Pattern of Traditional Medicine Utilization among HIV/AIDS Patients on Antiretroviral Therapy at a University Hospital in Northwestern Ethiopia: A Cross-Sectional Study

1Department of Pharmacognosy, School of Pharmacy, College of Medicine and Health Sciences, University of Gondar, P.O. Box 196, Gondar, Ethiopia
2Department of Pharmaceutics and Social Pharmacy, School of Pharmacy, College of Health Sciences, Addis Ababa University, Addis Ababa, Ethiopia
3Department of Pharmacology and Clinical Pharmacy, School of Pharmacy, College of Health Sciences, Addis Ababa University, Addis Ababa, Ethiopia

Correspondence should be addressed to Abyot Endale Gurmu; moc.liamg@eladne.toyba

Received 4 November 2016; Revised 15 February 2017; Accepted 13 March 2017; Published 22 March 2017

Academic Editor: Oliver Micke

Copyright © 2017 Abyot Endale Gurmu et al.
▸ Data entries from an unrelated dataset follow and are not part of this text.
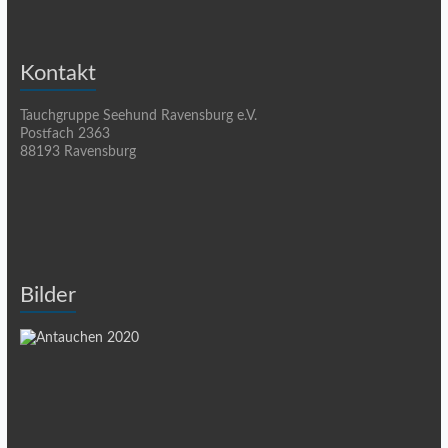
Kontakt
Tauchgruppe Seehund Ravensburg e.V.
Postfach 2363
88193 Ravensburg
Bilder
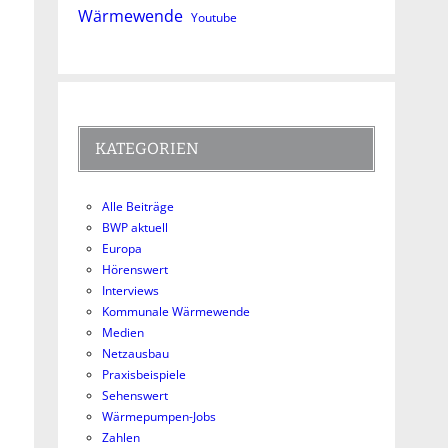
Wärmewende
Youtube
KATEGORIEN
Alle Beiträge
BWP aktuell
Europa
Hörenswert
Interviews
Kommunale Wärmewende
Medien
Netzausbau
Praxisbeispiele
Sehenswert
Wärmepumpen-Jobs
Zahlen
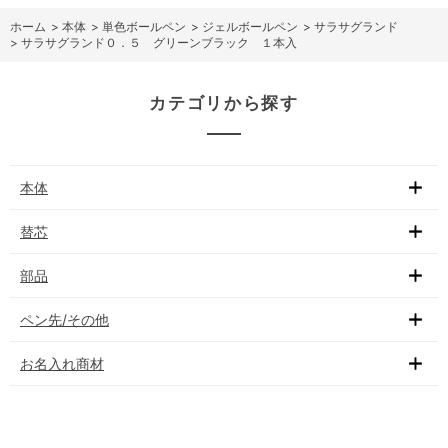
ホーム
>
本体
>
単色ボールペン
>
ジェルボールペン
>
サラサグランド
>
サラサグランド０．５ グリーンブラック １本入
カテゴリから探す
本体
替芯
部品
ペン先/その他
お名入れ商材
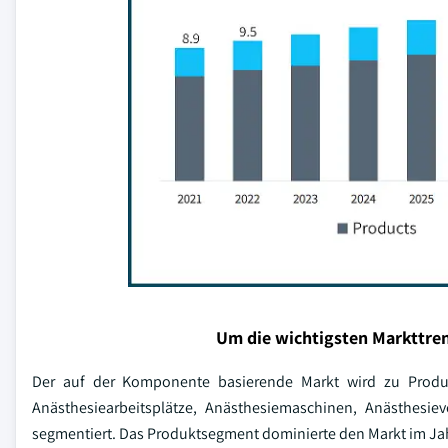
Um die wichtigsten Markttren
Der auf der Komponente basierende Markt wird zu Produ
Anästhesiearbeitsplätze, Anästhesiemaschinen, Anästhesie
segmentiert. Das Produktsegment dominierte den Markt im Jah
This is an open access article distributed under the Creative Commons Attribution License, which permits unrestricted use, distribution, and reproduction in any medium, provided the original work is properly cited.


The objective of this study was to assess traditional, complementary, and alternative medicine (TCAM) utilization pattern among HIV/AIDS patients on antiretroviral therapy at University of Gondar Comprehensive Specialized Hospital. Materials and Methods. Data on sociodemographic profile and clinical and TCAM utilization were collected using a structured, pretested questionnaire from April 01 to May 28, 2014, through interviews with patients. Data on CD4 count, HIV stage, and ART regimen were collected from patient records. Analysis was conducted descriptively using SPSS version 20. Results. Of the 300 participants, 43.7% reported using TCAM, with the largest proportion of them from religious institutions (churches/mosques) (41.22%), followed by home prepared (32.82%) and traditional healers (16.03%). The leading forms of TCAM used were spiritual and herbal therapies constituting 56.49% and 36.64% of the patients, respectively. The most frequently used herbal products included Nigella sativa (22.92%) and Moringa oleifera (20.83%). Most of the patients (73.30%) using TCAM reported improvement in their conditions. Conclusions. TCAM utilization among HIV/AIDS patients on ART was common and different sources and types were used alongside ART, with improvement reported by most. Further research is needed to identify CAM therapies which may be used as adjunct treatments among these patients.